* [Task]:
Scan the entries below for the word "script". Copy each line that has it.

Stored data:
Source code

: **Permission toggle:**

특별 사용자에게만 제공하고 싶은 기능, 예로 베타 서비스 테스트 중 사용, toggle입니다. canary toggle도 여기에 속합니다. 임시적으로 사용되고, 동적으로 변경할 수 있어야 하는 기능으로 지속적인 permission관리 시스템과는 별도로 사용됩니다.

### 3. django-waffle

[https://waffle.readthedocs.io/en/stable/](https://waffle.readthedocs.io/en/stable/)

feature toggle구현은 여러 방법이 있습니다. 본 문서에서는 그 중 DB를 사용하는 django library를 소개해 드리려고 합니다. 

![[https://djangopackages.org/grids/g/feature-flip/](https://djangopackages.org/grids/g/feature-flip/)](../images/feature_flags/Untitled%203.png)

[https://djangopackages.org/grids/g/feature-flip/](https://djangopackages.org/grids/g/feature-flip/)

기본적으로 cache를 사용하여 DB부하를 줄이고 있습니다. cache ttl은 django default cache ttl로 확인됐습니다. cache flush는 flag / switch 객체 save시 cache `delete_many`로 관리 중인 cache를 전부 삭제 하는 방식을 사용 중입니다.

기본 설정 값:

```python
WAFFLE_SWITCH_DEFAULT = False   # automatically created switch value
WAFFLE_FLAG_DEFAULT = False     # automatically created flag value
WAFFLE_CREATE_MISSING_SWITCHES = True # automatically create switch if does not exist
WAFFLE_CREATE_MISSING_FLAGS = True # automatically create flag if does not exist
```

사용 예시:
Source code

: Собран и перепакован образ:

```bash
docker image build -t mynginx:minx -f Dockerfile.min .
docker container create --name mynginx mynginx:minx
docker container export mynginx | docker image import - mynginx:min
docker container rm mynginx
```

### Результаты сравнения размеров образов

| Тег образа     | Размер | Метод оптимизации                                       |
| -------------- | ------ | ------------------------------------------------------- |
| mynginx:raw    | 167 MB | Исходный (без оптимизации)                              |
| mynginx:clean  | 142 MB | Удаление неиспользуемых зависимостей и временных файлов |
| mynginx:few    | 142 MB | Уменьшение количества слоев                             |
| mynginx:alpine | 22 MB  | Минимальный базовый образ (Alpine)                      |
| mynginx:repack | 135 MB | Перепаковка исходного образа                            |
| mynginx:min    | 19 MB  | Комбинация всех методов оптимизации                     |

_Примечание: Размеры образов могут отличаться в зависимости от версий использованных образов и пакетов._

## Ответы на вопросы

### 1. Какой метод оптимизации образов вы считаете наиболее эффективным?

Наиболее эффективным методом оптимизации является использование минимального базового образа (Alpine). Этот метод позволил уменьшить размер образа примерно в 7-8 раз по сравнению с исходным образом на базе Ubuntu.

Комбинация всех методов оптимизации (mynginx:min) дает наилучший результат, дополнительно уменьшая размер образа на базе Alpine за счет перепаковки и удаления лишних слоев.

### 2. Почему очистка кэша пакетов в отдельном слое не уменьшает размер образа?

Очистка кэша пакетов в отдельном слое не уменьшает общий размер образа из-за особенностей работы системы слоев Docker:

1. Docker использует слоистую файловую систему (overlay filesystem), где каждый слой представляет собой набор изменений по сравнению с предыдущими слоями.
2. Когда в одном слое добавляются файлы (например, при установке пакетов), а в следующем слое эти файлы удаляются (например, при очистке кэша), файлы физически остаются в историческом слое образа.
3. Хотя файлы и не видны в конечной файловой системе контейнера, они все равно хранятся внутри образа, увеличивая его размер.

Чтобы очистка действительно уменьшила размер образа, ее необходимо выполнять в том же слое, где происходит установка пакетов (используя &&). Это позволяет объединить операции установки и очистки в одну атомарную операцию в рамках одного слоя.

...

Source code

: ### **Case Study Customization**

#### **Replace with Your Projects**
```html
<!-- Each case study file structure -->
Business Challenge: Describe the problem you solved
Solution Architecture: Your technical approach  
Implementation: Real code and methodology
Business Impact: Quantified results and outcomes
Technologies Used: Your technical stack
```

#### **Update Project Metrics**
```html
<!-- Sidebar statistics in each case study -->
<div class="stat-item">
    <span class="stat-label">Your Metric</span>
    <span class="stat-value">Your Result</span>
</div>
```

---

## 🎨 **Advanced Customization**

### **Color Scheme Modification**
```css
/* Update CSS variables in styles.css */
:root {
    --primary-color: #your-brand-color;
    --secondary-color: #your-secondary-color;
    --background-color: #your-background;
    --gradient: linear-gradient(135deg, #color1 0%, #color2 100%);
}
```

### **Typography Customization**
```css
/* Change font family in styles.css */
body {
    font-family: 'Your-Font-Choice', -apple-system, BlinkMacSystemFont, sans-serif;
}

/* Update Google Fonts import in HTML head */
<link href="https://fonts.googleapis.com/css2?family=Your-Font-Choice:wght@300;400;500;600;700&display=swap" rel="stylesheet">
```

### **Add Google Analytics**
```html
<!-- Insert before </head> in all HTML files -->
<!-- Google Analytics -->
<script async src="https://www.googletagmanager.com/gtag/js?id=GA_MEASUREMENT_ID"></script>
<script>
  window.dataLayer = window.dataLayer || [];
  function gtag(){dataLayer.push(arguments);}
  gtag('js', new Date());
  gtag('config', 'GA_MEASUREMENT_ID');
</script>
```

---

* [Reply to the task]:
<script async src="https://www.googletagmanager.com/gtag/js?id=GA_MEASUREMENT_ID"></script>
<script>
</script>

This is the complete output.